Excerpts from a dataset
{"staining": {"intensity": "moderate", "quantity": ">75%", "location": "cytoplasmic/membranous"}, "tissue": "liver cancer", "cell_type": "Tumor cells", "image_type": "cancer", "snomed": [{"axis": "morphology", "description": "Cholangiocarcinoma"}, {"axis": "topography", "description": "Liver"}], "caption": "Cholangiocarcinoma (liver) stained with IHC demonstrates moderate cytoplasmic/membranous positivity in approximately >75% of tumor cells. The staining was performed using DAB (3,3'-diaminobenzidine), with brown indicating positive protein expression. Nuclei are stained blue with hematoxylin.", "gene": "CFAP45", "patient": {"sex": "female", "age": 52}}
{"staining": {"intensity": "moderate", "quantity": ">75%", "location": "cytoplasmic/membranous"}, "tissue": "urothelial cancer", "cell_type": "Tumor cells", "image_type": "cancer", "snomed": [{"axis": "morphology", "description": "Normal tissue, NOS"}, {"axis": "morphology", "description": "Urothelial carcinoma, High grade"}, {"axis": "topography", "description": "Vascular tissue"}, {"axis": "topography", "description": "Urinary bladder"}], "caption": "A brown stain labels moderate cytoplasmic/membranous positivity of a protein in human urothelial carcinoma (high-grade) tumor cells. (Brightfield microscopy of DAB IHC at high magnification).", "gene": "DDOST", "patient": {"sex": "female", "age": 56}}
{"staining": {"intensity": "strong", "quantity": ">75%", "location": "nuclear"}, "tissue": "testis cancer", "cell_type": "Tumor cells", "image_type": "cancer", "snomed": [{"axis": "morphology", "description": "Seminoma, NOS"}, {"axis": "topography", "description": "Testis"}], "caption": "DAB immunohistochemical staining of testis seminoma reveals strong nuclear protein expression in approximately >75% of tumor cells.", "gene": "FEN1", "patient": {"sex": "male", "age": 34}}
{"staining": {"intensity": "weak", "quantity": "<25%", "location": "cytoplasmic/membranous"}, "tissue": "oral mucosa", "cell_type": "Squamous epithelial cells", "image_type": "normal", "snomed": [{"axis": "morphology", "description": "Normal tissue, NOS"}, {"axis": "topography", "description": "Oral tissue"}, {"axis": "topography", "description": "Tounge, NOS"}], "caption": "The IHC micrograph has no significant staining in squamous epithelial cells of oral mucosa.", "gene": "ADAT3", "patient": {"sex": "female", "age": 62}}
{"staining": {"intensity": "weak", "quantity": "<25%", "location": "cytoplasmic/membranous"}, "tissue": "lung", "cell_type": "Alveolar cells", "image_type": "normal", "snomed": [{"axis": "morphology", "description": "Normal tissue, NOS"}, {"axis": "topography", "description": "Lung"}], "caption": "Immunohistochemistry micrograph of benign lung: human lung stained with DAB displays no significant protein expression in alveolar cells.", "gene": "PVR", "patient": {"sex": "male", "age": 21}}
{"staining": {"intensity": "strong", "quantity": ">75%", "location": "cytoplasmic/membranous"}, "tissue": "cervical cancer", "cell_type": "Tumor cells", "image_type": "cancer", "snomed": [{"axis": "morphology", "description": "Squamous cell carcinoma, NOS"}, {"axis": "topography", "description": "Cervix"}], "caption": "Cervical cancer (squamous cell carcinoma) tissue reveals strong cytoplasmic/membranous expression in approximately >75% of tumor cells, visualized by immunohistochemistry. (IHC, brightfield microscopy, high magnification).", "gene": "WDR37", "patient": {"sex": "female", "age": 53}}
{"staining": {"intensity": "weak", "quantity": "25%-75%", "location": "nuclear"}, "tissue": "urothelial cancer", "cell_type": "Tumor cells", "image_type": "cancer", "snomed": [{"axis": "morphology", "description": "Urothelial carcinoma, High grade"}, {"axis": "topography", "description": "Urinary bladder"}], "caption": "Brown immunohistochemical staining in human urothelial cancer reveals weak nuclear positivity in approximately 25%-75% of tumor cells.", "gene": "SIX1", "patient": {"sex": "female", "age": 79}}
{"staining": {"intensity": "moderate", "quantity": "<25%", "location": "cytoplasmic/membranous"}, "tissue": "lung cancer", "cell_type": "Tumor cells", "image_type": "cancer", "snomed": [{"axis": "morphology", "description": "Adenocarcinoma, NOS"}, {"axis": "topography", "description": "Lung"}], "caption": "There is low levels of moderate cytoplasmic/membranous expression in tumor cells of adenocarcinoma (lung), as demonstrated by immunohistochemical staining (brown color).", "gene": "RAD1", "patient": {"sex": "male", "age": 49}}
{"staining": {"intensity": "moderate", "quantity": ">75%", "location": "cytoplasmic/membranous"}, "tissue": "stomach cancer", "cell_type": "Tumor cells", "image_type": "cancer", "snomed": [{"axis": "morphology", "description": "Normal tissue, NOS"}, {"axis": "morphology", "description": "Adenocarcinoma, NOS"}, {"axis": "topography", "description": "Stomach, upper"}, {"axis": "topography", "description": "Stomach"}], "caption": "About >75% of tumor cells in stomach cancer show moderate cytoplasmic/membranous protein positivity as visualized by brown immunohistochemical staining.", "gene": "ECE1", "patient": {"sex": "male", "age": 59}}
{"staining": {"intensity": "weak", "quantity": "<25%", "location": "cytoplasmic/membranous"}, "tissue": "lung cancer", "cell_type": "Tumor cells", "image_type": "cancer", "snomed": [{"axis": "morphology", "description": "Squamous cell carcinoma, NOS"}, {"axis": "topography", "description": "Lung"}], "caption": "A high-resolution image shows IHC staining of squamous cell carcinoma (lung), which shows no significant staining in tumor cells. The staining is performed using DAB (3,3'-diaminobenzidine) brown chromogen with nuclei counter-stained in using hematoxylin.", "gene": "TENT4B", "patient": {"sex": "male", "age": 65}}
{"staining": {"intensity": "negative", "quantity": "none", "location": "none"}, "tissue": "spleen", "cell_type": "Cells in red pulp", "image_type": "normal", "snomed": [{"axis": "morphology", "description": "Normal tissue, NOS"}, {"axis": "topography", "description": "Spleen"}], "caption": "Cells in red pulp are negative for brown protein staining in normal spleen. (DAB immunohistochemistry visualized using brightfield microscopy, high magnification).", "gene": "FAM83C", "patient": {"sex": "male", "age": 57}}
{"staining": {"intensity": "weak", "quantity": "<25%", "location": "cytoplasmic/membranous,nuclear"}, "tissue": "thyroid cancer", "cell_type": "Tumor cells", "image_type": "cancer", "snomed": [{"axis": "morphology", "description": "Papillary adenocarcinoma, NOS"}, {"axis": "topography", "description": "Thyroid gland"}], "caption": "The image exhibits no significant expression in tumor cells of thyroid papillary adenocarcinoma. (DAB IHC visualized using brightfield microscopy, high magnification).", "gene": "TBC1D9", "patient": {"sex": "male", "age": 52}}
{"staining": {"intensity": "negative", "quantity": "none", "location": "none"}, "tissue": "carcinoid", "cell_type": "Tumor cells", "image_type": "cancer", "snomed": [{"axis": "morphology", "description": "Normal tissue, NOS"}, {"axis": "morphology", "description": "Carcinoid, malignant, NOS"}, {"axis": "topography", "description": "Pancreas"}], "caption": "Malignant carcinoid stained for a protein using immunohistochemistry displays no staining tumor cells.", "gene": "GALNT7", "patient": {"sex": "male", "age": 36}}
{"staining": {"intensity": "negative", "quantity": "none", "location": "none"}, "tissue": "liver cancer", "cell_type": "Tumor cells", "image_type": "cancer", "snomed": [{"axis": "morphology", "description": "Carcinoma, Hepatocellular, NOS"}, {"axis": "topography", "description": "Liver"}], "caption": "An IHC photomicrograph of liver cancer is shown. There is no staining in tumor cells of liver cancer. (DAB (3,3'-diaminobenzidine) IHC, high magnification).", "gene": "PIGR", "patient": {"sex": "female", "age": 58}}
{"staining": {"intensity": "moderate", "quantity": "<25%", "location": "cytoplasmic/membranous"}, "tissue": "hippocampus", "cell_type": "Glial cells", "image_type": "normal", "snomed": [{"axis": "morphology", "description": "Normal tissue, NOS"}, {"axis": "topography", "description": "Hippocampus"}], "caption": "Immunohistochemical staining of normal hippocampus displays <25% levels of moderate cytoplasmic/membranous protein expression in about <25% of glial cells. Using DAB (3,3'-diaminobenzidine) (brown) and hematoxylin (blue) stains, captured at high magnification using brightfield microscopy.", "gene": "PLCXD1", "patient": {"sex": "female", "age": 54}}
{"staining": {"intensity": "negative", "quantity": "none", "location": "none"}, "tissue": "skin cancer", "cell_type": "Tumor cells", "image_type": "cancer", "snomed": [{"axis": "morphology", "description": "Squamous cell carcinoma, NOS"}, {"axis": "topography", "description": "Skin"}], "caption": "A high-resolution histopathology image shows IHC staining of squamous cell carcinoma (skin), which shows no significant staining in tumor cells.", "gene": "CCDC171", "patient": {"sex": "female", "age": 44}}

• [What is being asked]: Once you find the line with "staining of testis" above, print it and every line after it up to and including the line with "IHC micrograph has", exactly as written and nothing else.

• [Worked solution]:
{"staining": {"intensity": "strong", "quantity": ">75%", "location": "nuclear"}, "tissue": "testis cancer", "cell_type": "Tumor cells", "image_type": "cancer", "snomed": [{"axis": "morphology", "description": "Seminoma, NOS"}, {"axis": "topography", "description": "Testis"}], "caption": "DAB immunohistochemical staining of testis seminoma reveals strong nuclear protein expression in approximately >75% of tumor cells.", "gene": "FEN1", "patient": {"sex": "male", "age": 34}}
{"staining": {"intensity": "weak", "quantity": "<25%", "location": "cytoplasmic/membranous"}, "tissue": "oral mucosa", "cell_type": "Squamous epithelial cells", "image_type": "normal", "snomed": [{"axis": "morphology", "description": "Normal tissue, NOS"}, {"axis": "topography", "description": "Oral tissue"}, {"axis": "topography", "description": "Tounge, NOS"}], "caption": "The IHC micrograph has no significant staining in squamous epithelial cells of oral mucosa.", "gene": "ADAT3", "patient": {"sex": "female", "age": 62}}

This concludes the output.